* _What the task requires_:
Please repeat the thread on Greek words for love word for word, between "To make love, to" and "word, i.e. *σεξ*)", inclusive.

* _Selected passage_:
########################################

I believe " έρωτας " is used for passionate/romantic love.. Can this word be used for sex and lust as well? Or is there another word for that. Please get back at me. Thank you so much for your time. 

XOXO


----------



## Tassos

As far as modern Greek is concerned:

Love - *ΑΓΑΠΗ, αγάπη* - this is for any kind of love, i.e. a mother to her child, a man for his work etc 
Love - *ΕΡΩΤΑΣ, έρωτας* - as you said it is used for passionate love, but is not the only option for romantic love (in the sense of flowers, chocolates, songs and the like, you can also use _αγάπη_ there). It is used *only* for the love between two lovers, it is a "stronger" word than _αγάπη_ and depending on the context it can also have sexual connotations.

To make love, to have sex - *ΚΑΝΩ ΕΡΩΤΑ, κάνω έρωτα* (the milder of all the options, all the others are either vulgar or very colloquial)
The act of having sex - *ΣΥΝΟΥΣΙΑ, συνουσία* (this is a very formal sounding word, something like the english intercourse. When we want to say sex in everyday life we use the transliterated version of the english word, i.e. *σεξ*)

Pleasure, Lust - *ΗΔΟΝΗ, ηδονή* - very strong word. Although not vulgar per se, it is used either for the sexual plesure or for a pleasure as great as the sexual one. An indicator of its connotations is that it is heavily featured in the (translated) titles of porn movies.
Lust - *ΛΑΓΝΕΙΑ, λαγνεία* - It has almost exclusively negative connotations, implying an inappropriate desire (like that of an old man towards a young or underaged girl). For the greek version of the 7 deadly sins lust corrsponds to λαγνεία.
Lust - *ΠΟΘΟΣ, πόθος* - poetic and dramatic word. It could also be translated as "strong desire". Contrary to the previous word it has not such strong negative connotations but most of the times it still implies sexual desire.
Passion - *ΠΑΘΟΣ, πάθος* - more or less like its english equivalent

N.B. 1 - The words are in both upper and lowercase because if you decide to make the tattoo in lowercase you *must* include the accent marks.
N.B. 2 - I excluded the vulgar words and the colloquialisms.


----------



## viviana26

Thank you so much. This definitely helped me a lot. I know you excluded the vulgar translations. I actually wanted a vulgar one. I have "to make love,sex" which you showed me and now I need one that means "to fuck".


----------



## viviana26

To make love,sex.... and now I need a vulgar one. " To fuck"


----------



## greekuser

fuck = γαμάω


----------



## Tassos

Continuing in the same vein as greekuser

to fuck - *ΓΑΜΑΩ, ΓΑΜΩ, γαμάω, γαμώ*
           - *ΓΑΜΑ, γάμα* is the imperative
           - *ΓΑΜΙΕΜΑΙ, γαμιέμαι* is the passive verb (when the action is done to you)  
finally
fuck (noun) - *ΓΑΜΗΣΙ, γαμήσι*

And a personal observation: These words sound _very_ strong and vulgar in Greek, I dare say even stronger than in English. I cannot imagine a native doing a tattoo featuring these or similar words.


----------



## viviana26

Thank you both! I appreciate it. 
I will be getting
 κάνω έρωτα and then γαμάω below it.

########################################

* _Given records_:
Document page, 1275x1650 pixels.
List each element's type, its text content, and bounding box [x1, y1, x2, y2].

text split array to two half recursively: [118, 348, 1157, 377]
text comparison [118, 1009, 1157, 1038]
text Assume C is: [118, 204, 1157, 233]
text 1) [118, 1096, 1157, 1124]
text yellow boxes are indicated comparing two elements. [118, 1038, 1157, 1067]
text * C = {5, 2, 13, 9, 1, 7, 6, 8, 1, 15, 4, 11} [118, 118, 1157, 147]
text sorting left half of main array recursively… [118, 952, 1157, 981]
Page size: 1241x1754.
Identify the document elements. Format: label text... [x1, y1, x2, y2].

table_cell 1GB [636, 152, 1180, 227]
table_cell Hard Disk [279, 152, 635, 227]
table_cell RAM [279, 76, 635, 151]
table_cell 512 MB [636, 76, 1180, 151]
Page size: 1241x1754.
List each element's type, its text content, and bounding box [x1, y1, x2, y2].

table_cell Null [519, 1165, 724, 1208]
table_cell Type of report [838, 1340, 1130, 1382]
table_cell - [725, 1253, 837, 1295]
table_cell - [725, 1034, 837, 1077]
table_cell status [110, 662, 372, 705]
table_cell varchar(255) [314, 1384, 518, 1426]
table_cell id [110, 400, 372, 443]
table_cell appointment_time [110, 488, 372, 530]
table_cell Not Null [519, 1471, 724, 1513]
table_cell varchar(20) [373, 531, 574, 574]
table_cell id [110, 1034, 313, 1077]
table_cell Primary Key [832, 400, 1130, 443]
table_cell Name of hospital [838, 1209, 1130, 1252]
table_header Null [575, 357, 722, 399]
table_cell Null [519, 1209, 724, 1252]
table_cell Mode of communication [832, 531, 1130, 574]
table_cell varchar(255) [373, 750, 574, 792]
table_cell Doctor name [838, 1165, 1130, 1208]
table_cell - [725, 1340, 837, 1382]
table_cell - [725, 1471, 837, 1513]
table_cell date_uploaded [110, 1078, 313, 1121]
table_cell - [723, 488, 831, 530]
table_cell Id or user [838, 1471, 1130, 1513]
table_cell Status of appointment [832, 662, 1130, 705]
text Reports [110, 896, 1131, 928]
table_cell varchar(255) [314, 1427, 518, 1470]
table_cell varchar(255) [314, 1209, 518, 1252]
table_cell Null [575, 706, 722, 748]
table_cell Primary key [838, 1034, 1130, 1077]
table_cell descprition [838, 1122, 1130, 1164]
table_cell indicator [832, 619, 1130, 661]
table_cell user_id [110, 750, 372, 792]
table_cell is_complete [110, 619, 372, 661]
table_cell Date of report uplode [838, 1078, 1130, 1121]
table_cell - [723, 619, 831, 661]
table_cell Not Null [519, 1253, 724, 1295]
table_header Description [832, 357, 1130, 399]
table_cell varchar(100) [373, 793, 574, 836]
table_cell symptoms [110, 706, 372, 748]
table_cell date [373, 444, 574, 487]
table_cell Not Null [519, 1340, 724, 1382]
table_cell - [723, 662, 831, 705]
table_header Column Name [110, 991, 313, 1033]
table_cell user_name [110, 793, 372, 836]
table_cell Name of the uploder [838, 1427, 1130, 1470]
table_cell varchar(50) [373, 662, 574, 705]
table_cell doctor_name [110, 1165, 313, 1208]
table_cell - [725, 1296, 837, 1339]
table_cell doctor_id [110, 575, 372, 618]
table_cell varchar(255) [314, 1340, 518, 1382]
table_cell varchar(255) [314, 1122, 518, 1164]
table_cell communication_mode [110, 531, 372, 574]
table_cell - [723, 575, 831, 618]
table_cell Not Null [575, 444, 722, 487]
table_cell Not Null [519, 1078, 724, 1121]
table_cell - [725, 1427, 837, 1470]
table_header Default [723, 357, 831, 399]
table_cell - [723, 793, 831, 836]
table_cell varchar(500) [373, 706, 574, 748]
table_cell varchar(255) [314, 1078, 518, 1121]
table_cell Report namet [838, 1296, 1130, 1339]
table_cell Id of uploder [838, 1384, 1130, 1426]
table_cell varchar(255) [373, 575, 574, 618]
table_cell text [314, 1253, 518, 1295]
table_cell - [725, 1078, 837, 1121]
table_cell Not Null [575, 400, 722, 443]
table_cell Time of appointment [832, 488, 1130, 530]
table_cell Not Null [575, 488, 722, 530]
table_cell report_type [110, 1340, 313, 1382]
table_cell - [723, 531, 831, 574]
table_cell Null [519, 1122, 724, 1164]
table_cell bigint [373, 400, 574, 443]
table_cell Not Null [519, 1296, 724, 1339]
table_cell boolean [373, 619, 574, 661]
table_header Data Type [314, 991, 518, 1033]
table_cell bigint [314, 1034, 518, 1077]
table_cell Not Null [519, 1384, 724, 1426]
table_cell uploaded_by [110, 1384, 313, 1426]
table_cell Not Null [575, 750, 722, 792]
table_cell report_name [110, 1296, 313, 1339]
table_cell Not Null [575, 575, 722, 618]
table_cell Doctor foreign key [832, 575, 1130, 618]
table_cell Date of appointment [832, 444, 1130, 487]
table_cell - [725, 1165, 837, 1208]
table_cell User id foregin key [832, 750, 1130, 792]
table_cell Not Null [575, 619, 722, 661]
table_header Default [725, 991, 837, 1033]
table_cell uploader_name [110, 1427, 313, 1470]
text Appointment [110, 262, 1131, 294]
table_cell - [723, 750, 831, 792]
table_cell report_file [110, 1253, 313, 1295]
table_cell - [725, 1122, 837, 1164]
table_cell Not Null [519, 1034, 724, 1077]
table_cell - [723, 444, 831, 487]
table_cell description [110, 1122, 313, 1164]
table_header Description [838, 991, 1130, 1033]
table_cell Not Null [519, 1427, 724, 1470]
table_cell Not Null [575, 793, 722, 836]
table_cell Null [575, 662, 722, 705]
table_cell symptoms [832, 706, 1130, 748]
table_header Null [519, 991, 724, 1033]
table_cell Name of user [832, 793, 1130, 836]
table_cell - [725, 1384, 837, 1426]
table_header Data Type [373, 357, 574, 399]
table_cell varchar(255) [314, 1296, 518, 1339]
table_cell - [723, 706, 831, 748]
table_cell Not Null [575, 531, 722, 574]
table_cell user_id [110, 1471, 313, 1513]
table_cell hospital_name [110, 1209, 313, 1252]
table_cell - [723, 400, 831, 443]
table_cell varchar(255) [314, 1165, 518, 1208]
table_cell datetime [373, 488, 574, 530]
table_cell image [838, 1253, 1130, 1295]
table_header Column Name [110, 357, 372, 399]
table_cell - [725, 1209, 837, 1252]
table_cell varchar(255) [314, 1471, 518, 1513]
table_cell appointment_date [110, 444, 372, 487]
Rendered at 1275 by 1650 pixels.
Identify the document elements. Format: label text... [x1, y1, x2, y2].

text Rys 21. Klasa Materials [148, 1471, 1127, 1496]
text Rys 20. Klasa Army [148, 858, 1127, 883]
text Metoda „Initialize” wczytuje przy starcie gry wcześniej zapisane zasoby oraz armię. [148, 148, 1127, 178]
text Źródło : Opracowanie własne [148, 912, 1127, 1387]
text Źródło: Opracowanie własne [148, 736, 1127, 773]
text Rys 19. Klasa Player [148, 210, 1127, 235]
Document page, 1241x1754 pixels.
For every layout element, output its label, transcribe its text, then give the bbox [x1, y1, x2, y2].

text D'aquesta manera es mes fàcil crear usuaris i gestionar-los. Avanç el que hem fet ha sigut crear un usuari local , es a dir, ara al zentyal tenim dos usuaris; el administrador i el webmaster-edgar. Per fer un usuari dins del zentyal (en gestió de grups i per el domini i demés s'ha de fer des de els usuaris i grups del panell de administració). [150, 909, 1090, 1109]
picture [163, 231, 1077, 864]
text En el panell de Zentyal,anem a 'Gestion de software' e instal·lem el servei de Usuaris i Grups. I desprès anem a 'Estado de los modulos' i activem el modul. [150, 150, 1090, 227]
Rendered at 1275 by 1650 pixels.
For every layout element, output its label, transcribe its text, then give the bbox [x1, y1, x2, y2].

########################################

* _Task result_:
To make love, to have sex - *ΚΑΝΩ ΕΡΩΤΑ, κάνω έρωτα* (the milder of all the options, all the others are either vulgar or very colloquial)
The act of having sex - *ΣΥΝΟΥΣΙΑ, συνουσία* (this is a very formal sounding word, something like the english intercourse. When we want to say sex in everyday life we use the transliterated version of the english word, i.e. *σεξ*)